The problem with teaching abstractions
For want of distraction, I've been hanging around some of the OpenCL forums of late. Boy do they get some ninny questions.
From people trying to drop plain C (with full stdio and all) into the compiler and expecting it to work, to someone asking if you can 'write functions' in the host language ... (err, I mean seriously. Maybe the guy is a matlab guru but certainly it isn't that hard to find out about C or whatever host language he's using).
But those are just the most extreme in the last couple of days. What is more worrying is just how many people don't seem to understand computer architecture at all - much less a system containing a 'remote' processing device like a GPU.
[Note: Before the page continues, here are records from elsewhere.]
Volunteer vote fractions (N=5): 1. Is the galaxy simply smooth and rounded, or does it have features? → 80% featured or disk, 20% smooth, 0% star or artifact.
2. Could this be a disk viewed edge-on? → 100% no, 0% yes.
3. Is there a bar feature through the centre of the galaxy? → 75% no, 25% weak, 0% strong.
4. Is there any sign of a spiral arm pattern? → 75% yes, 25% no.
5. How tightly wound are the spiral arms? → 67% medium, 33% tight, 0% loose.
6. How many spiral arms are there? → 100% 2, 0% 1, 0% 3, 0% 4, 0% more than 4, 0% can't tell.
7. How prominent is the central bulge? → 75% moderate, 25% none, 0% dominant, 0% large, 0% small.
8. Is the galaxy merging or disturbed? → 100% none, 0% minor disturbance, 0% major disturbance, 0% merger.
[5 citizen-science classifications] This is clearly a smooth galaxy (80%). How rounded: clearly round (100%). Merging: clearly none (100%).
Really basic things like cache, registers, stack, memory latency, memory banks & contention, I/O bus latency, call invocation overheads, and so on. Not to mention the less-obvious but not really more complex ideas that GPU's bring to the table such as memory coalescing, thread divergence/masking (i.e. SIMT branches), local memory, and so on.
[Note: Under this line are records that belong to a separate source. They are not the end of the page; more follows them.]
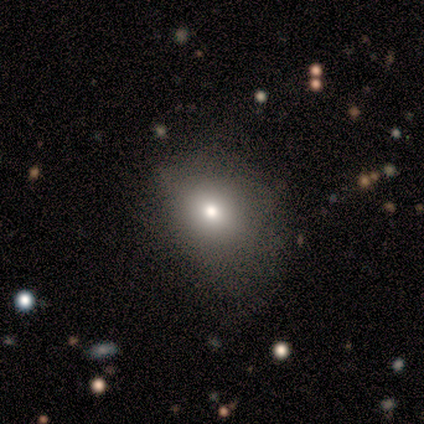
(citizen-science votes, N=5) smooth 80%, star or artifact 20%, featured or disk 0%. Down the decision tree: how rounded — round (75%); merging — minor disturbance (75%).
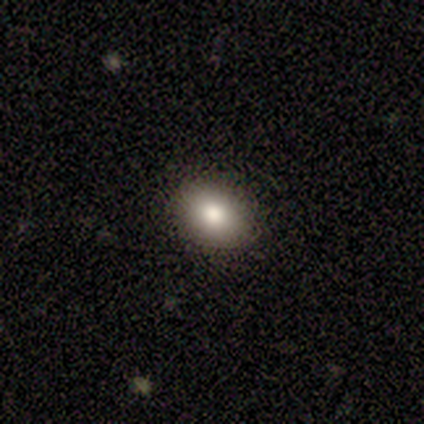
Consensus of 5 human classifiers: Morphology: type=smooth (60%); roundness=round (100%); merging=none (100%).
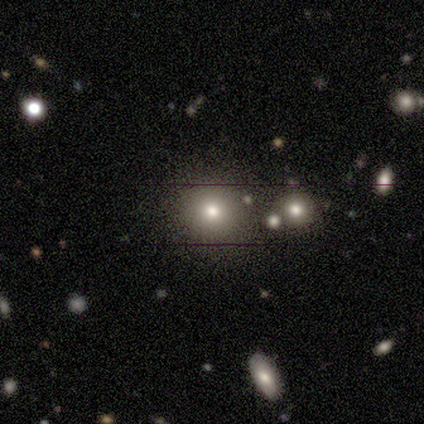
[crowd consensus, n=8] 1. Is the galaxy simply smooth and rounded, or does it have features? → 100% smooth, 0% featured or disk, 0% star or artifact.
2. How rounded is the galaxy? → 100% round, 0% in between, 0% cigar-shaped.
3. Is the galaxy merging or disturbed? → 88% none, 12% minor disturbance, 0% major disturbance, 0% merger.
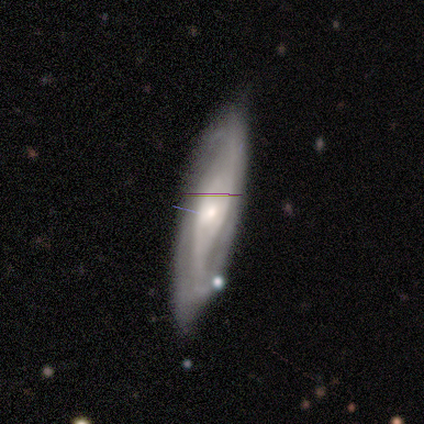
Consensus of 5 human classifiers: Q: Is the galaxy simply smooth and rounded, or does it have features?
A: featured or disk — 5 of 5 (100%).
Also, a rough idea of just how fucking fast modern hardware is.
I presume most of the queries are from students but they just seem to have absolutely NFI what is going on 'under the bonnet' on their shiny new bit of hardware. e.g. the reason your code is slower on a GPU should be bleedingly obvious before you went anywhere near a compiler.
Before trying to work with such a complex system, you really need to know some basics of computer system architecture - otherwise none of the api will make any sense, nor will any of the results.
The manuals are good: just read them.
Experiment on your own; it's easy, it's fast, it's cheap (it only takes your time, and a student's time isn't worth anything). You don't learn any-where near as much if you just copy someone else, or forever ask inane questions.